This article was originally published on ETFTrends.com.
The Energy Select Sector SPDR (XLE) , the largest equity-based energy ETF, is up less than three percent this year, underscoring the point that energy is one of the worst-performing groups in the S&P 500.
Moreover, the sector's weight in the S&P 500 is dwindling, down to just 4.23% as of the end of November and earlier this year, Exxon Mobil (XOM) , XLE's largest component, fell out of the top 10 S&P 500 members for the first time ever. Still, some market observers believe the downtrodden sector is poised to bounce back.
XLE targets the Energy Select Sector Index and “seeks to provide precise exposure to companies in the oil, gas and consumable fuel, energy equipment and services industries,” according to State Street.
“In the U.S., energy stocks are having another disappointing year, capping what has been a lost decade. Energy stocks in the S&P 500 index have returned just 5% this year (including dividends), against a 28% return for the S&P 500, despite a 19% gain in crude to $56 a barrel,” reports Andrew Bary for Barron's. “The performance is also weak over the past 10 years. The sector is bringing up the rear in the S&P 500 with a 6% annualized return, against 17.8% for the index and 22.7% for the market-leading technology sector, according to S&P. Energy is down to a record-low 4% weighting in the S&P 500 and is worth less than the market value of Apple (AAPL) .”
Value In The Wreckage
One reason some investors may be revisiting XLE is that the energy sector is being viewed as a value destination and there has recently been a rotation to value away from growth.
Analysts also expect the volume of U.S. crude oil in storage should diminish in the weeks ahead before reversing course at the end of peak driving season, along with the start of the seasonal refinery maintenance period.

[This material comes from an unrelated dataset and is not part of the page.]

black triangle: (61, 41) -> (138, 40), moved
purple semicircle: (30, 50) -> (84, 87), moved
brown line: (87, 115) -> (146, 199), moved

“Energy could surprise and emerge as one of the top sectors in the next 10 years. Stoeckle favors Chevron (CVX) , ConocoPhillips (COP) , BP (BP) , and Total (TOT) . The European stocks are particularly cheap, in part because of the divestment effort. BP stock, at $37, and Royal Dutch Shell, at $58, both trade for just 13 times projected 2019 earnings and yield 6.5%,” according to Barron's.